**Data records**:
* * * *

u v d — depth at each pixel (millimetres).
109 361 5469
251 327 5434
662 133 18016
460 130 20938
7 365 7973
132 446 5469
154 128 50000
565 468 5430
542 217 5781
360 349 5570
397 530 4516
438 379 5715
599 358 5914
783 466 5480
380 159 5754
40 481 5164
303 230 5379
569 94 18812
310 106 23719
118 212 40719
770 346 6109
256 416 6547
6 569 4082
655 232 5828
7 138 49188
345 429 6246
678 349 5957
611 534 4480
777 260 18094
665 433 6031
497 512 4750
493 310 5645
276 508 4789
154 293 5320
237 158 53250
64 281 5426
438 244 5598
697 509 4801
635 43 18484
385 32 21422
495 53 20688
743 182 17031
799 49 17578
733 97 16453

* * * *

**Your objective**: From the first line to the last, return the records unchanged.

**Output for this exercise**:
u v d — depth at each pixel (millimetres).
109 361 5469
251 327 5434
662 133 18016
460 130 20938
7 365 7973
132 446 5469
154 128 50000
565 468 5430
542 217 5781
360 349 5570
397 530 4516
438 379 5715
599 358 5914
783 466 5480
380 159 5754
40 481 5164
303 230 5379
569 94 18812
310 106 23719
118 212 40719
770 346 6109
256 416 6547
6 569 4082
655 232 5828
7 138 49188
345 429 6246
678 349 5957
611 534 4480
777 260 18094
665 433 6031
497 512 4750
493 310 5645
276 508 4789
154 293 5320
237 158 53250
64 281 5426
438 244 5598
697 509 4801
635 43 18484
385 32 21422
495 53 20688
743 182 17031
799 49 17578
733 97 16453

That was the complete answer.